In den letzten Wochen haben sich die Koalitionspartner CDU und SPD auf ein Sparpaket geeinigt. Die Reform sieht vor, dass die kostenlose Mitversicherung von Familien eingeschränkt wird und die Zuzahlungen für Medikamente in Apotheken erhöht werden. Dies geschieht vor dem Hintergrund eines Defizits von 15 Milliarden Euro in der Gesetzlichen Krankenversicherung.
Wichtige Punkte der Reform:
- Die Vergütungen für Ärzte, Krankenhäuser und Pharmahersteller sollen gedeckelt werden.
- Einzelne Kassenleistungen wie die Früherkennungsuntersuchung auf Hautkrebs werden gestrichen.
- Eine Zuckerabgabe auf gesüßte Getränke wird ab 2028 eingeführt, mit Einnahmen von geschätzten 450 Millionen Euro.
Nina Warken, Gesundheitsministerin und Architektin dieser Reform, betonte: „Die enormen Herausforderungen können nur in einer gemeinsamen Kraftanstrengung unter Einbezug aller Beteiligten bewältigt werden.“ Diese Reform wird als historisch angesehen und soll noch vor der Sommerpause vom Bundestag verabschiedet werden.

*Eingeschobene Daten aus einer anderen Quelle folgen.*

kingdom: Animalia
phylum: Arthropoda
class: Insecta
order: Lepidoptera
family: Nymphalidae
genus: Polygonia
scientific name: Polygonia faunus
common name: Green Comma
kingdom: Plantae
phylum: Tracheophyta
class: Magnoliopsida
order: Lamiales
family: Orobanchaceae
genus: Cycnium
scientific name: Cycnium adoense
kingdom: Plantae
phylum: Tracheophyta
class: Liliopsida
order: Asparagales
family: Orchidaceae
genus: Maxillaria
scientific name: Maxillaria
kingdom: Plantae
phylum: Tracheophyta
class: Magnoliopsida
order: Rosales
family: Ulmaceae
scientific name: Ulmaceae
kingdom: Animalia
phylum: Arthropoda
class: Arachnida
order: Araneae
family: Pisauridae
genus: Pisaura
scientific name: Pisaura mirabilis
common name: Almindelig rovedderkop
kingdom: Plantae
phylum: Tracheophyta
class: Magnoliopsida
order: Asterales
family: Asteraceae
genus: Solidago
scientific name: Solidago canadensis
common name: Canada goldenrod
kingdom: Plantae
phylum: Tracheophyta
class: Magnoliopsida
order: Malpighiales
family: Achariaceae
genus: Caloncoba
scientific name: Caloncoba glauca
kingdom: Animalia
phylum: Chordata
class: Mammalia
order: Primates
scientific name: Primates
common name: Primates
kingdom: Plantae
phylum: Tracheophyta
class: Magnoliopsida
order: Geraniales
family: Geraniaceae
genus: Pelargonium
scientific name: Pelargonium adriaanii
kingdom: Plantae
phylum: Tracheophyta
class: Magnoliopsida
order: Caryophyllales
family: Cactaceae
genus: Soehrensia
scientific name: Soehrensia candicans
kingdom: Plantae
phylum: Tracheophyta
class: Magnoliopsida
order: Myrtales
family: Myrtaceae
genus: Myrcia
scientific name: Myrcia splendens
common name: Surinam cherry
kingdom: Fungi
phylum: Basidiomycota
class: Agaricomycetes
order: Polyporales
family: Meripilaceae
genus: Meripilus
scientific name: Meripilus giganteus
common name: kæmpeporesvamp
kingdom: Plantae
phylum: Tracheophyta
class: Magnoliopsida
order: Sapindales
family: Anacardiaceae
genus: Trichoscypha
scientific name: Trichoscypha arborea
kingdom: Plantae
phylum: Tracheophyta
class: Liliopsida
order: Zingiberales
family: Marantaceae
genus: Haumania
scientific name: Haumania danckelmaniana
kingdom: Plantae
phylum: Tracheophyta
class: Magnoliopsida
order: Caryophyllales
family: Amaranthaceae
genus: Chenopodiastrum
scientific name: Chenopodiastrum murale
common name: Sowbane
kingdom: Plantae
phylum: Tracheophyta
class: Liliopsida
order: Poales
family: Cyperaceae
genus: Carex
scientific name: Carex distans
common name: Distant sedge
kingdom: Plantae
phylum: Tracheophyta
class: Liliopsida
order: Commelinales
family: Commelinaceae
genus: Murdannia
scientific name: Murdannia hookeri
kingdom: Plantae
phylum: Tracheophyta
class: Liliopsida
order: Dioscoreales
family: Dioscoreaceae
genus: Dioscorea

Friedrich Merz äußerte sich skeptisch: „Jetzt gibt es keinen Spielraum mehr, weitere Korrekturen nach unten vorzunehmen.“ Die SPD hingegen kritisiert eine unfaire Verteilung der Lasten der Reform zu Lasten der Versicherten. Bärbel Bas von der SPD erklärte: „Für die arbeitenden Menschen in Deutschland macht es einen Unterschied, wenn Sozialdemokraten mitregieren.“
Der Bundeszuschuss an den Gesundheitsfonds wird in den Jahren 2027 bis 2030 um zwei Milliarden Euro gesenkt. Damit wird klar: Die kommenden Jahre halten große Herausforderungen bereit.